==== Provided records ====

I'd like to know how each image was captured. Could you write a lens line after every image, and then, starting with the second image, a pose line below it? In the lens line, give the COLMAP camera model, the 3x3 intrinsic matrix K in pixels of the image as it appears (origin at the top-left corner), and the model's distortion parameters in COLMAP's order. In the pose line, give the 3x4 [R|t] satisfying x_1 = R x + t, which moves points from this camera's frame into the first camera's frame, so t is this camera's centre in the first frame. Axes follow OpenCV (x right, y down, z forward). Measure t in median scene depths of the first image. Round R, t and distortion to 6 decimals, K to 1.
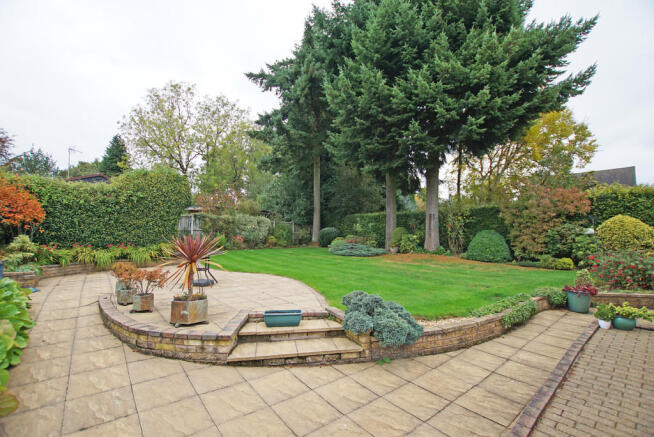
lens RADIAL K [[289.7, 0, 324.2], [0, 289.7, 220.1], [0, 0, 1]] dist [-0.023516, 0.000363]
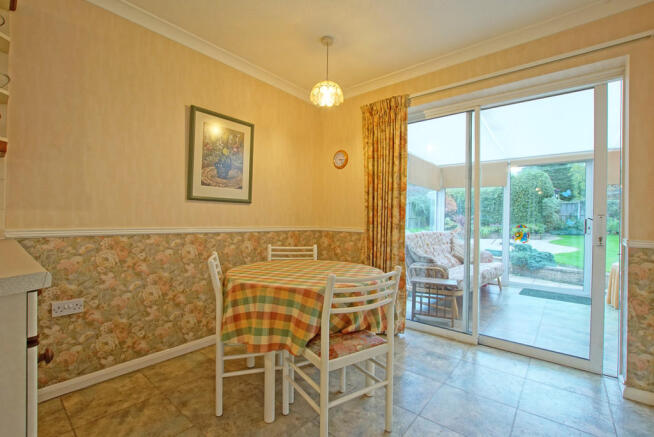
lens RADIAL K [[289.7, 0, 324.2], [0, 289.7, 220.1], [0, 0, 1]] dist [-0.023516, 0.000363]
pose [[0.184408, 0.001634, -0.982849, 0.628475], [0.037612, 0.999254, 0.008718, 0.010649], [0.982130, -0.038574, 0.184209, -0.227274]]
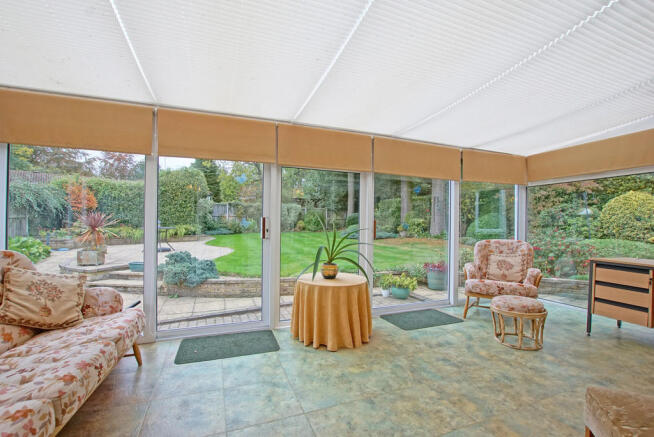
lens RADIAL K [[289.7, 0, 324.2], [0, 289.7, 220.1], [0, 0, 1]] dist [-0.023516, 0.000363]
pose [[0.950842, -0.003888, -0.309653, 0.450555], [0.016584, 0.999126, 0.038380, 0.018359], [0.309233, -0.041629, 0.950075, -0.046724]]
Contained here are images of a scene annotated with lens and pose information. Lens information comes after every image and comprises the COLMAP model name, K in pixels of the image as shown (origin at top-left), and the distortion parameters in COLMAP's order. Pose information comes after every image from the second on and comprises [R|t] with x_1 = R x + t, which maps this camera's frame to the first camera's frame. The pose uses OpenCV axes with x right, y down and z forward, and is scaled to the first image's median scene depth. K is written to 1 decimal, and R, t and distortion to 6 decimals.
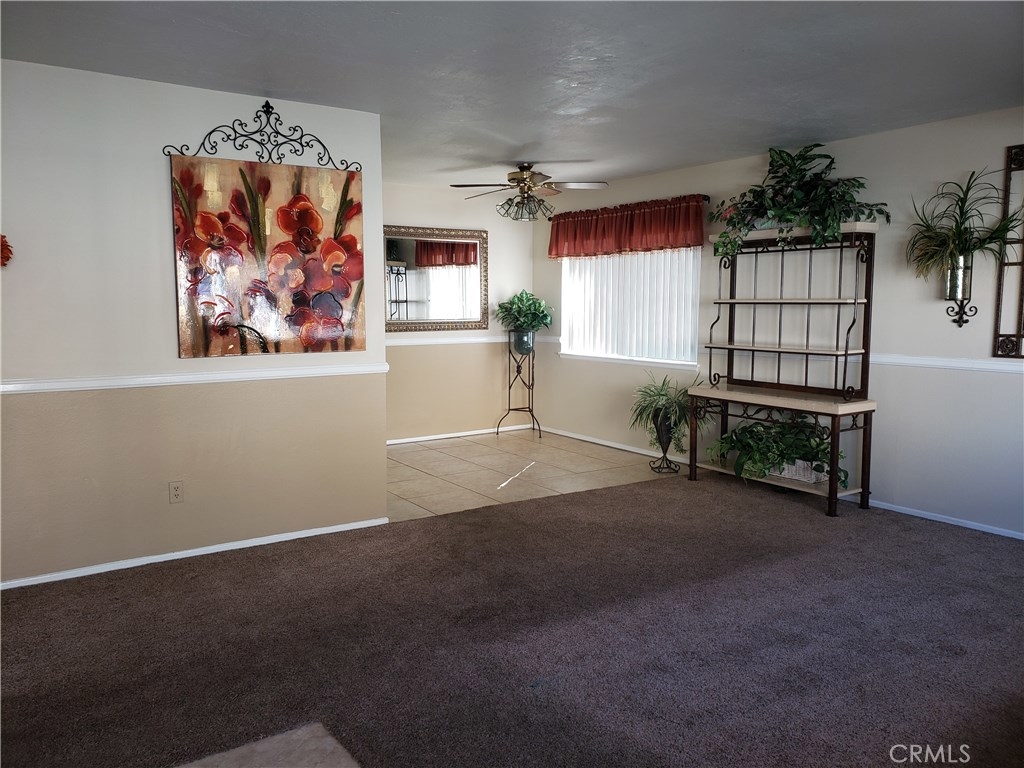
lens RADIAL K [[786.1, 0, 512.0], [0, 786.1, 384.0], [0, 0, 1]] dist [0.060571, -0.190305]
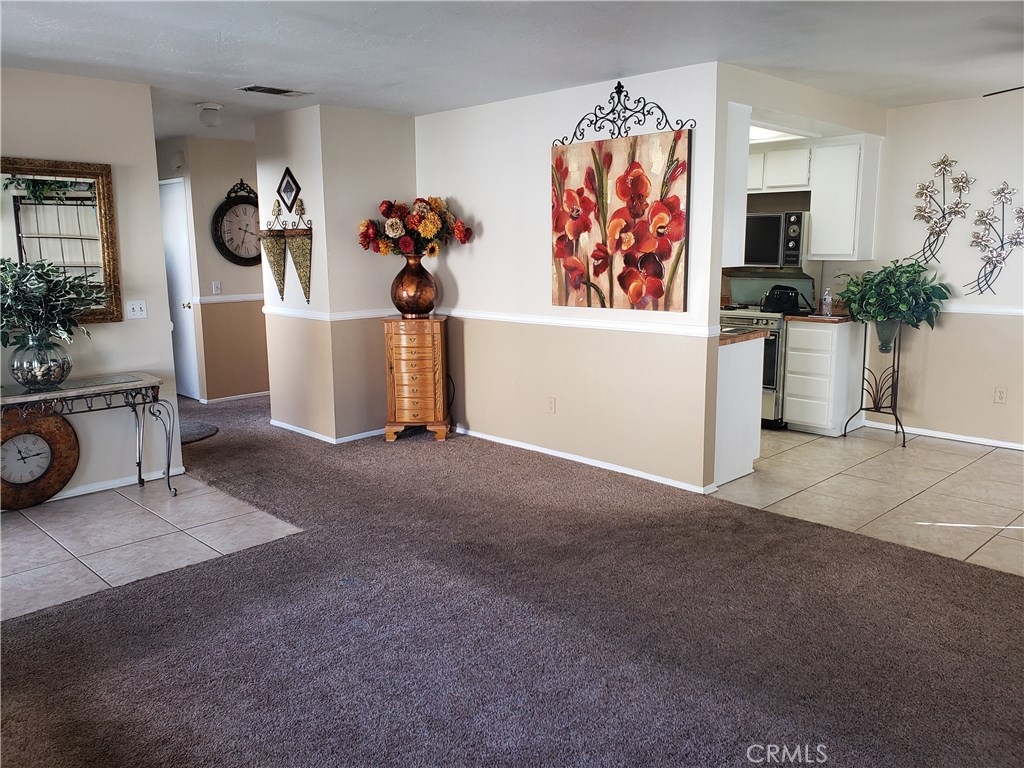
lens RADIAL K [[786.1, 0, 512.0], [0, 786.1, 384.0], [0, 0, 1]] dist [0.060571, -0.190305]
pose [[0.182522, 0.165820, -0.969118, 0.808394], [-0.098939, 0.983770, 0.149693, -0.087957], [0.978211, 0.068562, 0.195966, 0.652331]]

====

Retype the records exactly, but skip the pictures.

I'd like to know how each image was captured. Could you write a lens line after every image, and then, starting with the second image, a pose line below it? In the lens line, give the COLMAP camera model, the 3x3 intrinsic matrix K in pixels of the image as it appears (origin at the top-left corner), and the model's distortion parameters in COLMAP's order. In the pose line, give the 3x4 [R|t] satisfying x_1 = R x + t, which moves points from this camera's frame into the first camera's frame, so t is this camera's centre in the first frame. Axes follow OpenCV (x right, y down, z forward). Measure t in median scene depths of the first image. Round R, t and distortion to 6 decimals, K to 1.
lens RADIAL K [[289.7, 0, 324.2], [0, 289.7, 220.1], [0, 0, 1]] dist [-0.023516, 0.000363]
lens RADIAL K [[289.7, 0, 324.2], [0, 289.7, 220.1], [0, 0, 1]] dist [-0.023516, 0.000363]
pose [[0.184408, 0.001634, -0.982849, 0.628475], [0.037612, 0.999254, 0.008718, 0.010649], [0.982130, -0.038574, 0.184209, -0.227274]]
lens RADIAL K [[289.7, 0, 324.2], [0, 289.7, 220.1], [0, 0, 1]] dist [-0.023516, 0.000363]
pose [[0.950842, -0.003888, -0.309653, 0.450555], [0.016584, 0.999126, 0.038380, 0.018359], [0.309233, -0.041629, 0.950075, -0.046724]]
Contained here are images of a scene annotated with lens and pose information. Lens information comes after every image and comprises the COLMAP model name, K in pixels of the image as shown (origin at top-left), and the distortion parameters in COLMAP's order. Pose information comes after every image from the second on and comprises [R|t] with x_1 = R x + t, which maps this camera's frame to the first camera's frame. The pose uses OpenCV axes with x right, y down and z forward, and is scaled to the first image's median scene depth. K is written to 1 decimal, and R, t and distortion to 6 decimals.
lens RADIAL K [[786.1, 0, 512.0], [0, 786.1, 384.0], [0, 0, 1]] dist [0.060571, -0.190305]
lens RADIAL K [[786.1, 0, 512.0], [0, 786.1, 384.0], [0, 0, 1]] dist [0.060571, -0.190305]
pose [[0.182522, 0.165820, -0.969118, 0.808394], [-0.098939, 0.983770, 0.149693, -0.087957], [0.978211, 0.068562, 0.195966, 0.652331]]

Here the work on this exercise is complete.